Deux catégories de requérants peuvent donc saisir le juge de l’élection : les candidats dans la circonscription concernée ou les personnes inscrites sur la liste électorale de la circonscription concernée.

Un recours déposé par tout autre requérant (personne morale, électeur d’une autre circonscription) sera déclaré irrecevable. Par conséquent, une association spécialisée dans le contentieux électoral ne pourra pas agir.

La compétence juridictionnelle : quelle juridiction saisir ?    
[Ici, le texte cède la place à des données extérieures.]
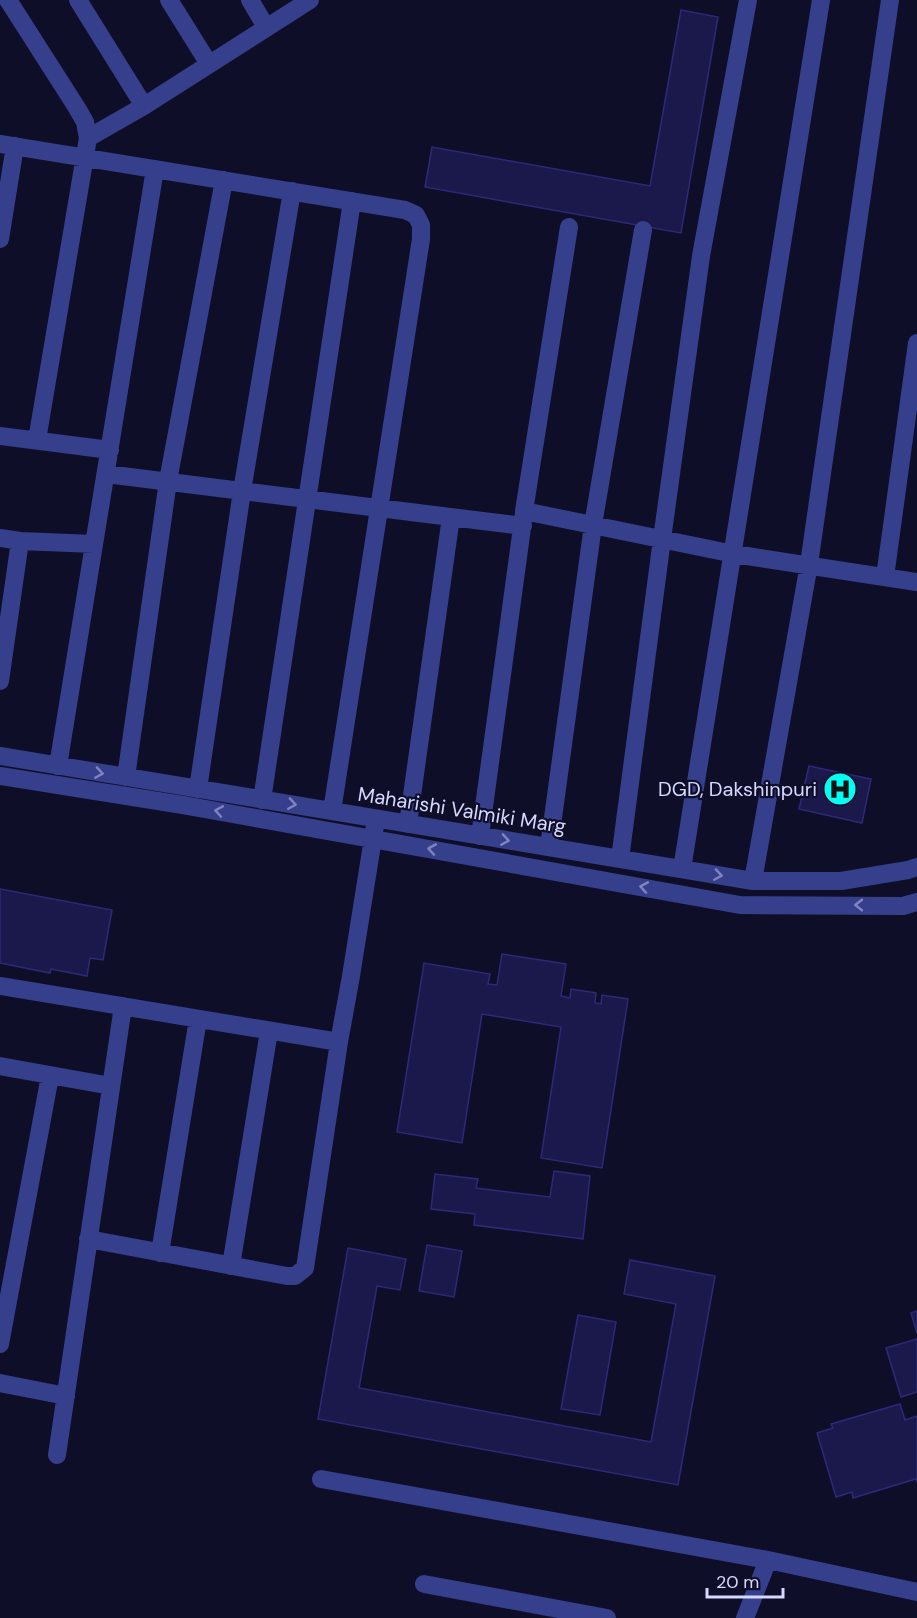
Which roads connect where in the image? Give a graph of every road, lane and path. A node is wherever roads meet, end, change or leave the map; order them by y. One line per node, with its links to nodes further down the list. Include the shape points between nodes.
1 (8, 0): 12 (street, via 77,108)
2 (78, 0): 11 (street)
3 (169, 0): 10 (street)
4 (250, 0): 9 (street)
5 (310, 0): 9 (street)
6 (748, 0): 35 (street, via 701,256)
7 (821, 0): 38 (street)
8 (890, 0): 39 (street)
9 (267, 27): 10 (street)
10 (209, 64): 11 (street)
11 (144, 106): 12 (street)
12 (88, 138): 14 (street)
13 (7, 145): 14 (street); 21 (street)
14 (85, 158): 15 (street); 24 (street)
15 (155, 169): 16 (street); 25 (street)
16 (224, 180): 17 (street); 27 (street)
17 (292, 191): 18 (street); 28 (street)
18 (352, 201): 29 (street); 30 (street, via 405,210 416,215 421,225)
19 (569, 227): 32 (street)
20 (643, 230): 33 (street)
21 (0, 239)
22 (917, 343): 40 (street)
23 (0, 436): 24 (street)
24 (37, 440): 25 (street)
25 (110, 450): 26 (street)
26 (106, 474): 27 (street); 37 (street)
27 (168, 482): 28 (street); 46 (street)
28 (242, 491): 29 (street); 47 (street)
29 (307, 499): 30 (street); 48 (street)
30 (379, 508): 31 (street); 49 (street)
31 (452, 517): 32 (street); 51 (street)
32 (523, 519): 33 (street); 52 (street)
33 (593, 525): 35 (street); 54 (street)
34 (0, 538): 36 (street)
35 (662, 539): 38 (street); 55 (street)
36 (20, 541): 37 (street); 42 (street)
37 (94, 544): 44 (street)
38 (734, 554): 39 (street); 57 (street)
39 (808, 564): 40 (street); 58 (street)
40 (885, 577): 41 (street)
41 (917, 582)
42 (0, 681)
43 (0, 756): 44 (street, Maharishi Valmiki Marg)
44 (58, 766): 46 (street, Maharishi Valmiki Marg, one-way to 46)
45 (0, 776): 53 (street, one-way to 45)
46 (126, 777): 47 (street, Maharishi Valmiki Marg)
47 (198, 789): 48 (street, Maharishi Valmiki Marg)
48 (262, 800): 49 (street, Maharishi Valmiki Marg, one-way to 49)
49 (332, 811): 50 (street, Maharishi Valmiki Marg)
50 (376, 819): 51 (street, Maharishi Valmiki Marg); 53 (street)
51 (408, 824): 52 (street, Maharishi Valmiki Marg)
52 (480, 836): 54 (street, Maharishi Valmiki Marg, one-way to 54)
53 (373, 839): 59 (street, one-way to 53, via 903,906 740,904); 64 (street)
54 (549, 847): 55 (street, Maharishi Valmiki Marg)
55 (620, 859): 57 (street, Maharishi Valmiki Marg)
56 (917, 867): 58 (street, Maharishi Valmiki Marg, via 841,881)
57 (682, 869): 58 (street, Maharishi Valmiki Marg, one-way to 58)
58 (753, 881)
59 (917, 902)
60 (0, 986): 61 (street)
61 (123, 1006): 62 (street); 67 (street)
62 (198, 1018): 63 (street); 69 (street)
63 (269, 1031): 64 (street); 70 (street)
64 (339, 1042): 70 (street, via 305,1268 295,1276 287,1276)
65 (0, 1066): 66 (street)
66 (50, 1076): 67 (street); 71 (street)
67 (111, 1086): 68 (street)
68 (88, 1239): 69 (street); 73 (street)
69 (160, 1253): 70 (street)
70 (231, 1266)
71 (0, 1344)
72 (0, 1383): 73 (street)
73 (66, 1396): 74 (street)
74 (57, 1455)
75 (321, 1479): 76 (street)
76 (768, 1560): 78 (street); 80 (street)
77 (424, 1584): 79 (street)
78 (917, 1592)
79 (607, 1618)
80 (745, 1618)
Pour contester le résultat des sénatoriales, la seule juridiction compétente est le Conseil constitutionnel.

Si vous adressez votre recours devant toute autre juridiction (juridiction administrative ou judiciaire), il sera naturellement déclaré irrecevable.

Le délai : combien de temps pour contester le scrutin ?

Attention, les délais sont très courts !

L’élection peut être contestée jusqu'au dixième jour qui suit la proclamation des résultats de l'élection, au plus tard à dix-huit heures.

Pour les élections sénatoriales, le recours doit donc être déposé au plus tard le 4 Octobre 2017 à 18h.

Il s’agit de délais impératifs. Passé ce délai, votre recours serait irrecevable.

Le contenu de la requête : quelle argumentation ?

Toutes les violations au code électoral peuvent fonder votre requête. Il peut s’agir des pressions sur les électeurs, de financements par une personne morale, de l’achat de publicité commerciale, d’une violation de la trêve électorale, d’un affichage irrégulier, des propos diffamatoires, des bulletins de vote irréguliers, de l’usage illégal des réseaux sociaux, etc…

L’ensemble de ces éléments doit avoir altéré la sincérité du scrutin pour entraîner son annulation.

Les preuves : quels moyens de preuve ?

Tout moyen est accepté pour démonter son argumentation. N’hésitez pas à produire des articles de presse, de simples captures d’écran, des exemplaires de tracts, d’affiches, de bulletin de vote, de profession de foi ou d’invitation à des réunions, voire des constats d’huissiers ou encore des vidéos.

Un faisceau d’indices, c’est-à-dire une succession d’irrégularités, pourra convaincre le Conseil Constitutionnel que la sincérité du scrutin a été altérée.

Si vous êtes le requérant (celui qui conteste le scrutin) et que votre requête est jugée recevable par le Conseil constitutionnel, votre adversaire (le sénateur élu) pourra répondre à votre requête en attaquant les arguments que vous avancez.

La décision du Conseil Constitutionnel : quelles conséquences pour l’élection ?

A l’issue de la procédure, en fonction des arguments qui auront été débattus devant lui, le Conseil constitutionnel peut annuler le scrutin, auquel cas une autre élection aura lieu, rejeter le recours ou même proclamer élu un autre candidat.